New biomolecular archaeological evidence backed up by increasingly sophisticated scientific testing techniques are uncovering medicinal remedies discovered, tested, and sometimes lost, throughout millennia of human history—herbs, tree resins, and other organic materials dispensed by ancient fermented beverages like wine and beer. Did those ancient “remedies” work-and if so, is there something we can learn—or re-learn—from our ancestors to help sick people today? The answer is now a definitive yes, thanks to early positive results from laboratory testing conducted by researchers at Penn Medicine’s Abramson Cancer Center working in collaboration with the University of Pennsylvania Museum’s Biomolecular Archaeology Laboratory run by archaeochemist and ancient alcohol expert Patrick E. McGovern, PhD.

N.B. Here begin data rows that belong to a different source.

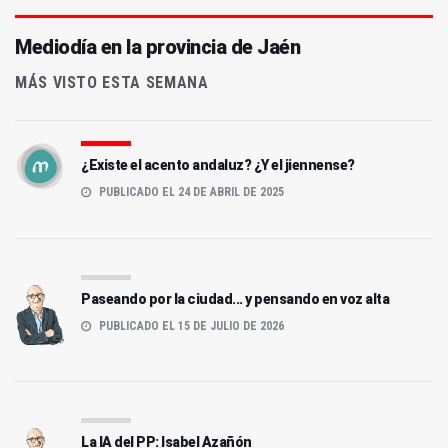
Mediodía en la provincia de Jaén
MÁS VISTO ESTA SEMANA
¿Existe el acento andaluz? ¿Y el jiennense?
PUBLICADO EL 24 DE ABRIL DE 2025
Paseando por la ciudad... y pensando en voz alta
PUBLICADO EL 15 DE JULIO DE 2026
La IA del PP: Isabel Azañón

Over the past two years, researchers working on a unique joint project, “Archaeological Oncology: Digging for Drug Discovery,” have been testing compounds found in ancient fermented beverages from China and Egypt for their anticancer properties. Several compounds—specifically luteolin from sage and ursolic acid from thyme and other herbs attested in ancient Egyptian wine jars, ca 3150 BCE, and artemisinin and its synthetic derivative, artesunate, and isoscopolein from wormwood species (Artemisia), which laced an ancient Chinese rice wine, ca 1050 BCE—showed promising and positive test tube activity against lung and colon cancers.
The next stage, testing of these compounds against lung cancer in animal models, is being planned for the future. A review of the research undertaken, and early results obtained, is available in the July 2010 issue of International Journal of Oncology.
Co-author Melpo Christofidou-Solomidou, PhD, research associate professor in the Division of Pulmonary, Allergy and Critical Care and an Abramson Cancer Center Investigator, noted that the early results were especially promising: “Artesunate is an old drug that has been used in humans for malaria, but now it is being ‘rediscovered’ for use against lung cancer. Analysis of artesunate showed potent anticarcinogenic properties in lung cancer cells—a very encouraging sign. We are ready to take these findings, and this ancient/modern compound, to the next stage in testing.”